The Companies Commission of Malaysia (“CCM”) explained that it had received feedback from stakeholders on the need for several provisions of the Act to be amended with a view to better practices and compliance. The CCM has stated that the proposed amendments aim to improve internal procedures of a company towards a more organised and effective governance.
Some of the key amendments set out in the Bill are discussed below.
- Formalities for execution of documents: The Bill clarifies that the formalities for executing documents by a company under section 66 of the Act (i.e. by way of the affixing of common seal or with the signature of at least two authorised officers, one of whom must be a director) apply only to documents which are required to be executed by any written law, resolution, agreement or constitution.
- Redemption of preference shares: The Bill seeks to amend sections 72(4) and (5) of the Act to provide that only shares redeemed out of profits which would otherwise have been available for dividend would require a transfer of a sum equal to the amount of the shares redeemed into the share capital accounts of the company. The redemption of preference shares out of capital will not be subject to this requirement under section 72(5) of the Act and will only be subject to the solvency statement obligation.
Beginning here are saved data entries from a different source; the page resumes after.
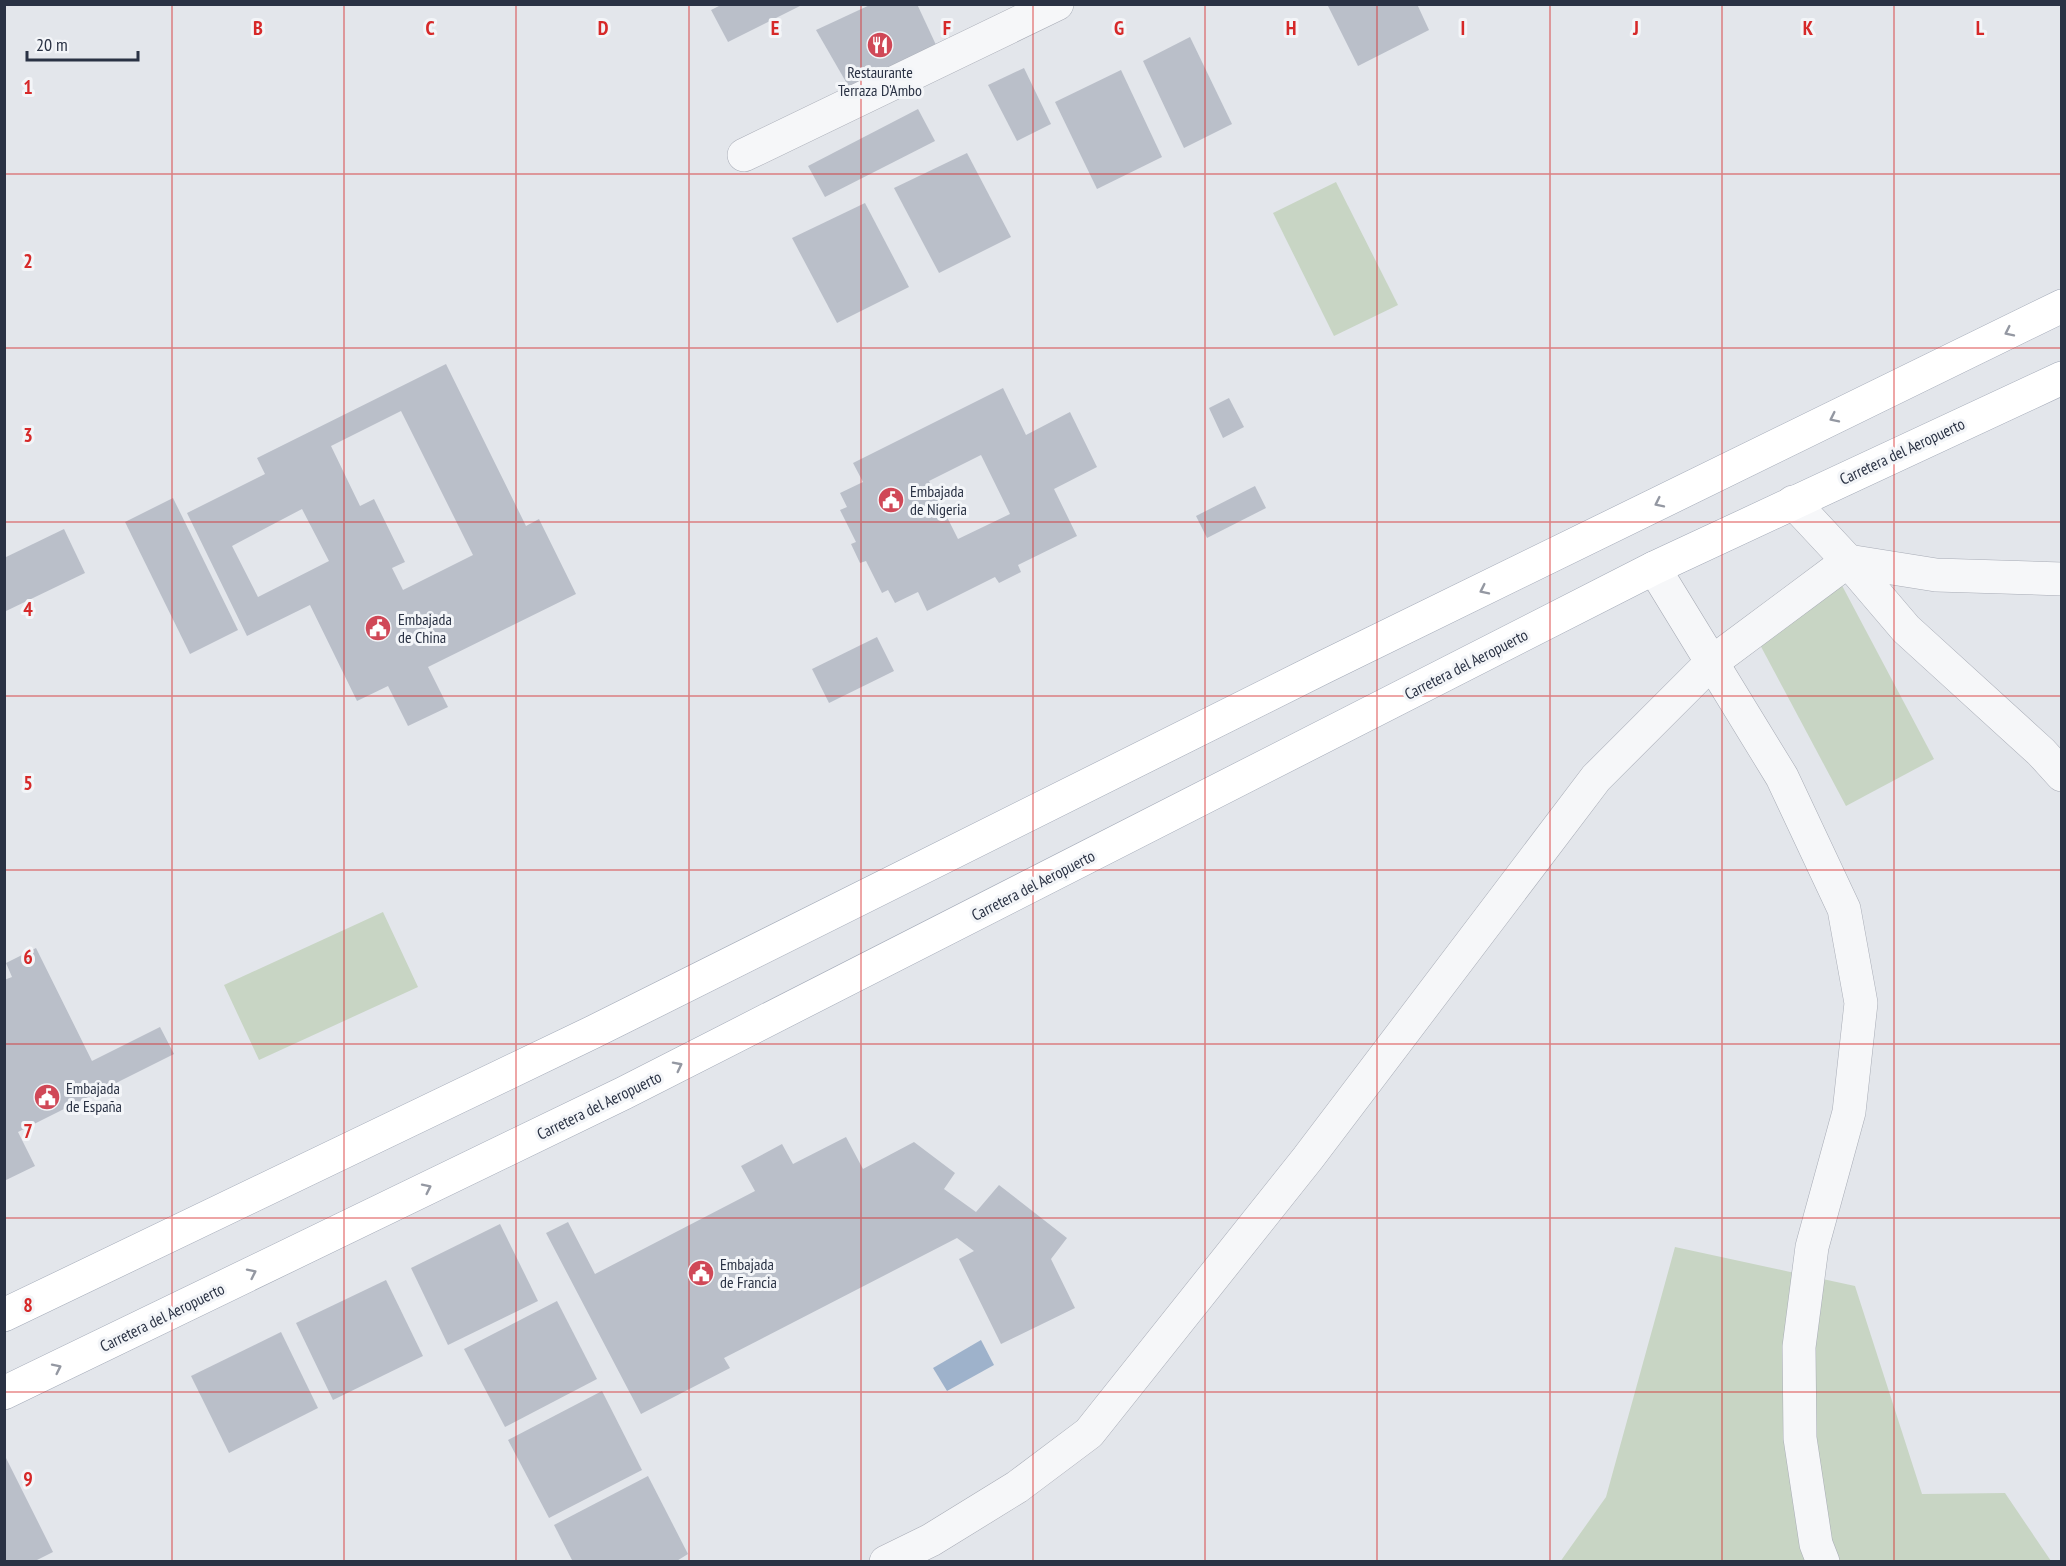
<svg xmlns="http://www.w3.org/2000/svg" width="2066" height="1566" viewBox="0 0 2066 1566" font-family="'PT Sans Narrow',sans-serif">
<style>
.green{fill:#c8d5c4}
.water{fill:#9eb2cb}
.building{fill:#babfc9;fill-rule:evenodd}
.lines{fill:none;stroke-linecap:round;stroke-linejoin:round}
.street-casing{stroke:#a8acb6;stroke-width:34}
.primary-casing{stroke:#a2a9b7;stroke-width:34}
.street{stroke:#f6f7f9;stroke-width:33}
.primary{stroke:#fff;stroke-width:33}
.oneway{stroke:#9498a2}
.grid{fill:none;stroke:#d62828;stroke-width:1.5;stroke-opacity:0.55}
.labels{text-anchor:middle;dominant-baseline:central;stroke-width:6;stroke-linejoin:round;paint-order:stroke}
.poi-label{font-size:16px;fill:#2a3244;stroke:#f3f5f8;text-anchor:start}
.street-label{font-size:16px;fill:#2a3244;stroke:#f3f5f8}
.grid-label{font-size:20px;text-anchor:middle;font-weight:bold;fill:#d62828;stroke:#f3f5f8;stroke-width:6;stroke-linejoin:round;paint-order:stroke}
</style>
<rect width="100%" height="100%" fill="#e3e6eb"/>
<g class="green">
<path d="M 1336,182 L 1398,305 L 1334,336 L 1273,213 Z"/>
<path d="M 1838,578 L 1934,759 L 1846,806 L 1750,626 Z"/>
<path d="M 383,912 L 418,987 L 259,1060 L 224,985 Z"/>
<path d="M 1675,1247 L 1855,1286 L 1922,1494 L 2005,1493 L 2051,1561 L 1560,1562 L 1606,1497 Z"/>
</g>
<path class="water" d="M 981,1340 L 994,1365 L 947,1391 L 933,1368 Z"/>
<g class="building">
<path d="M 723,4 L 804,4 L 728,42 L 711,10 Z"/>
<path d="M 872,4 L 917,4 L 943,60 L 857,101 L 816,30 Z"/>
<path d="M 1327,4 L 1417,4 L 1429,30 L 1358,66 Z"/>
<path d="M 1190,37 L 1232,124 L 1184,148 L 1143,61 Z"/>
<path d="M 1024,68 L 1051,124 L 1017,141 L 988,85 Z"/>
<path d="M 1121,70 L 1162,157 L 1097,189 L 1055,102 Z"/>
<path d="M 918,109 L 935,141 L 825,197 L 808,166 Z"/>
<path d="M 967,153 L 1011,237 L 939,273 L 894,188 Z"/>
<path d="M 865,203 L 909,287 L 837,323 L 792,238 Z"/>
<path d="M 446,364 L 526,526 L 539,519 L 576,594 L 428,667 L 448,707 L 408,726 L 388,686 L 357,701 L 310,605 L 247,636 L 187,513 L 265,474 L 257,458 ZM 401,411 L 473,555 L 403,590 L 392,568 L 405,562 L 374,499 L 360,506 L 331,446 ZM 302,509 L 329,561 L 258,597 L 232,546 Z"/>
<path d="M 1003,388 L 1026,435 L 1070,412 L 1097,467 L 1054,489 L 1077,536 L 1018,565 L 1021,572 L 999,583 L 995,577 L 927,611 L 918,592 L 895,603 L 888,590 L 882,593 L 866,561 L 860,563 L 851,544 L 856,542 L 840,510 L 847,507 L 840,493 L 863,482 L 853,463 ZM 981,455 L 1010,514 L 958,539 L 929,481 Z"/>
<path d="M 1229,398 L 1244,427 L 1223,438 L 1209,408 Z"/>
<path d="M 1255,486 L 1266,508 L 1207,538 L 1196,516 Z"/>
<path d="M 173,498 L 238,630 L 190,654 L 125,522 Z"/>
<path d="M 64,529 L 85,573 L 4,612 L 4,558 Z"/>
<path d="M 877,637 L 894,671 L 829,703 L 812,669 Z"/>
<path d="M 36,948 L 92,1061 L 160,1027 L 174,1054 L 18,1132 L 35,1166 L 4,1181 L 4,980 L 12,977 L 6,963 Z"/>
<path d="M 846,1137 L 863,1169 L 914,1142 L 955,1173 L 944,1189 L 976,1212 L 999,1185 L 1067,1238 L 1051,1259 L 1075,1308 L 1001,1344 L 959,1259 L 974,1251 L 957,1238 L 724,1358 L 730,1368 L 641,1414 L 546,1233 L 568,1222 L 595,1274 L 755,1191 L 741,1166 L 782,1144 L 793,1164 Z"/>
<path d="M 500,1224 L 538,1301 L 448,1345 L 411,1268 Z"/>
<path d="M 386,1280 L 423,1356 L 333,1400 L 296,1323 Z"/>
<path d="M 557,1301 L 597,1379 L 505,1427 L 464,1349 Z"/>
<path d="M 281,1332 L 318,1408 L 229,1453 L 191,1376 Z"/>
<path d="M 602,1391 L 642,1470 L 549,1518 L 508,1440 Z"/>
<path d="M 4,1454 L 53,1552 L 33,1562 L 4,1562 Z"/>
<path d="M 648,1476 L 688,1554 L 675,1562 L 573,1562 L 554,1525 Z"/>
</g>
<g class="lines">
<defs>
<g id="street">
<path d="M 744,155 L 1057,4"/>
<path d="M 1793,502 L 1848,561 L 1906,629 L 2041,752 L 2062,775"/>
<path d="M 1654,568 L 1782,777 L 1844,909 L 1861,1003 L 1849,1112 L 1812,1247 L 1799,1347 L 1800,1438 L 1816,1544 L 1823,1562"/>
<path d="M 886,1562 L 931,1540 L 1017,1487 L 1089,1433 L 1308,1158 L 1596,778 L 1711,663 L 1848,561 L 1936,575 L 2062,579"/>
</g>
<g id="primary">
<path d="M 4,1315 L 593,1032 L 1324,667 L 2062,306"/>
<path d="M 4,1393 L 624,1093 L 1654,568 L 2062,378"/>
</g>
</defs>
<use href="#street" class="street-casing"/>
<use href="#primary" class="primary-casing"/>
<use href="#street" class="street"/>
<use href="#primary" class="primary"/>
</g>
<defs><path id="oneway-chevron" d="M-2-3.5L2.5 0L-2 3.5" fill="none" stroke-width="1.6" stroke-linecap="round" stroke-linejoin="round" transform="scale(1.5)"/></defs>
<g class="oneway">
<use href="#oneway-chevron" transform="translate(2009 332) rotate(154)"/>
<use href="#oneway-chevron" transform="translate(1834 418) rotate(154)"/>
<use href="#oneway-chevron" transform="translate(1659 503) rotate(154)"/>
<use href="#oneway-chevron" transform="translate(1484 590) rotate(154)"/>
<use href="#oneway-chevron" transform="translate(678 1066) rotate(-27)"/>
<use href="#oneway-chevron" transform="translate(427 1188) rotate(-26)"/>
<use href="#oneway-chevron" transform="translate(252 1273) rotate(-26)"/>
<use href="#oneway-chevron" transform="translate(57 1368) rotate(-26)"/>
</g>
<path class="grid" d="M 172,4 L 172,1562M 344,4 L 344,1562M 516,4 L 516,1562M 689,4 L 689,1562M 861,4 L 861,1562M 1033,4 L 1033,1562M 1205,4 L 1205,1562M 1377,4 L 1377,1562M 1550,4 L 1550,1562M 1722,4 L 1722,1562M 1894,4 L 1894,1562M 4,174 L 2062,174M 4,348 L 2062,348M 4,522 L 2062,522M 4,696 L 2062,696M 4,870 L 2062,870M 4,1044 L 2062,1044M 4,1218 L 2062,1218M 4,1392 L 2062,1392"/>
<defs>
<symbol id="restaurant-disc" viewBox="-11 -11 22 22"><circle r="9.5" fill="#d04857" stroke="#f3f5f8"/><path d="M-5-6h1v4h1v-4h1v4h1v-4h1v5L-1.5 .5V6h-2V.5L-5-1ZM5-6V6H3V1.5H1.5Q1.5-4 5-6Z" fill="#fff"/></symbol>
<symbol id="civic-disc" viewBox="-11 -11 22 22"><circle r="9.5" fill="#d04857" stroke="#f3f5f8"/><path d="M-.6-6.5H3V-4.5H.6V-3L4-1V1h2V6H-6V1h2V-1L-.6-3ZM-1.2 2.5V6h2.4V2.5Z" fill="#fff"/></symbol>
</defs>
<g fill-rule="evenodd">
<use href="#restaurant-disc" x="865" y="30" width="30" height="30"/>
<use href="#civic-disc" x="876" y="485" width="30" height="30"/>
<use href="#civic-disc" x="363" y="613" width="30" height="30"/>
<use href="#civic-disc" x="32" y="1082" width="30" height="30"/>
<use href="#civic-disc" x="686" y="1258" width="30" height="30"/>
</g>
<g class="labels">
<g class="poi-label">
<text x="880" y="72" text-anchor="middle">Restaurante<tspan x="880" dy="18">Terraza D'Ambo</tspan></text>
<text x="910" y="491">Embajada<tspan x="910" dy="18">de Nigeria</tspan></text>
<text x="398" y="619">Embajada<tspan x="398" dy="18">de China</tspan></text>
<text x="66" y="1088">Embajada<tspan x="66" dy="18">de España</tspan></text>
<text x="720" y="1264">Embajada<tspan x="720" dy="18">de Francia</tspan></text>
</g>
<g class="street-label">
<text transform="translate(1902 451) rotate(-25)">Carretera del Aeropuerto</text>
<text transform="translate(1466 664) rotate(-27)">Carretera del Aeropuerto</text>
<text transform="translate(1033 885) rotate(-27)">Carretera del Aeropuerto</text>
<text transform="translate(599 1105) rotate(-26)">Carretera del Aeropuerto</text>
<text transform="translate(162 1317) rotate(-26)">Carretera del Aeropuerto</text>
</g>
</g>
<g class="grid-label">
<text x="258" y="35">B</text>
<text x="430" y="35">C</text>
<text x="603" y="35">D</text>
<text x="775" y="35">E</text>
<text x="947" y="35">F</text>
<text x="1119" y="35">G</text>
<text x="1291" y="35">H</text>
<text x="1463" y="35">I</text>
<text x="1636" y="35">J</text>
<text x="1808" y="35">K</text>
<text x="1980" y="35">L</text>
<text x="28" y="94">1</text>
<text x="28" y="268">2</text>
<text x="28" y="442">3</text>
<text x="28" y="616">4</text>
<text x="28" y="790">5</text>
<text x="28" y="964">6</text>
<text x="28" y="1138">7</text>
<text x="28" y="1312">8</text>
<text x="28" y="1486">9</text>
</g>
<rect width="2066" height="1566" fill="none" stroke="#2a3244" stroke-width="12"/>
<path d="M27 51v9h111v-9" fill="none" stroke="#2a3244" stroke-width="3"/>
<text x="36" y="51" font-size="18" fill="#2a3244" stroke="#f3f5f8" stroke-width="4.5" paint-order="stroke">20 m</text>
</svg>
- Alteration of share capital: The Bill seeks to amend section 84(1) of the Act to clarify that, unless otherwise provided in the constitution, there is no requirement for a company to pass a special resolution to alter its share capital. A company may alter its share capital by passing a resolution to, among other things:
- Consolidate and divide all or any of its share capital
- Convert all or any of its paid-up shares into stock
- Subdivide its shares
- Appointment and remuneration of auditors of public companies: The Bill clarifies section 340(1)(c) of the Act by providing that the appointment and the fixing of the remuneration of auditors must be transacted at the annual general meeting of a public company.
- Dismissal of applications for judicial management order: The Bill clarifies that the High Court is empowered to dismiss an application made by a company, its directors or creditors for a judicial management order (that is, an order to place the management of a company in the hands of a qualified insolvency practitioner known as a judicial manager) if it is satisfied that:
- a receiver or receiver and manager has been or will be appointed; or
- the making of the order is opposed by a secured creditor.
This provision of the Bill amends section 409 of the Act so that there will no longer be a requirement for both (a) and (b) to be satisfied for the High Court to dismiss an application for a judicial management order.
- Sufficient security for costs: The Bill seeks to include a new section 580A in the Act, to re-introduce the provision under the Companies Act 1965 regarding security for costs. The provision regarding security for costs was inadvertently omitted under the Act. Where there is reason to believe that the company initiating legal proceedings (“Plaintiff Company”) will be unable to pay the defendant’s costs if the defendant is successful in his defence, the High Court is empowered to order the Plaintiff Company to provide sufficient security for all costs and to stay all actions or proceedings until such security is given. This amendment also seeks to provide that the court may direct the costs of any action or proceedings to be borne by the party to the action or proceedings.